Mr Palmer, who is the biggest donor to the Queensland Liberal National Party, still has to get the approval of the incoming Newman government for all three aspects of the project -- a coalmine in the Galilee Basin, a rail line to the port of Abbot Point and a wharf capable of exporting 30 million tonnes of coal a year.
An environmental impact statement on the project was available for public comment between September 24 and November 7 last year, and under Queensland legislation the Co-Ordinator General -- a statutory position in the state government -- has to publicly respond. "The delay we've had under the Labor Party would put the project back about 12 months," Mr Palmer said yesterday. "It's just the process was much more onerous and difficult.
Under the timeline of the previous government, the Co-Ordinator General's response was due about the middle of this year. Even if the project was approved, it would still need more environmental approvals on land use for the rail line and shipping issues for the port because of its proximity to the Great Barrier Reef."Our declaration as a project of state significance still stands. I'm sure we'll get an approval in the current environment."
Mr Palmer had been aiming to start exporting coal by 2014, but conceded yesterday this could go to 2015.
One issue is the mine, which covers part of the Bimblebox Nature Reserve. The LNP mining policy states that areas of high conservation value should not be mined, and conservationists say a nature reserve is such an area.

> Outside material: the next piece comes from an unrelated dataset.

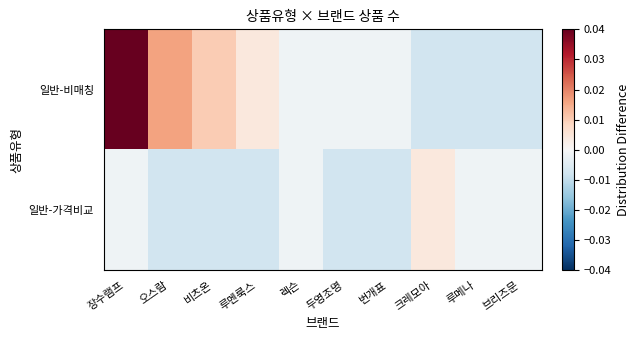

Which series has the largest total across all categories?

일반-비매칭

But Mr Palmer said yesterday a nature reserve constituted the lowest level of environmental protection, and mining was still allowed in such areas.
"This was classified as a bottom-level reserve, which allowed mining and normal activities to take place, because it was judged by experts, not by us, that it wasn't a critical environment condition to protect," he said.
Mr Palmer appeared to back away from claims last week that Greenpeace was funded by the CIA. He said yesterday he had provided a distraction that had helped Campbell Newman; asked if he believed Greenpeace was funded by the CIA, he said: "That's something I wouldn't say at this stage. A mistake doesn't become an error until you refuse to correct it, so I'm still thinking about it. But let me say I don't regret making that statement."
Another mining chief who is facing a vital decision from the new Newman government is Peter Bond of Linc Energy, whose underground coal gasification project near Chinchilla was placed under review by the Bligh government after allegations gas had leaked from another UCG project at Kingaroy.
The previous government had a review of the UCG industry due by the end of this year, and the fate of the proposed $1bn plant was to have been decided by this review. But this could change under the new government, which still has to indicate its view on UCG.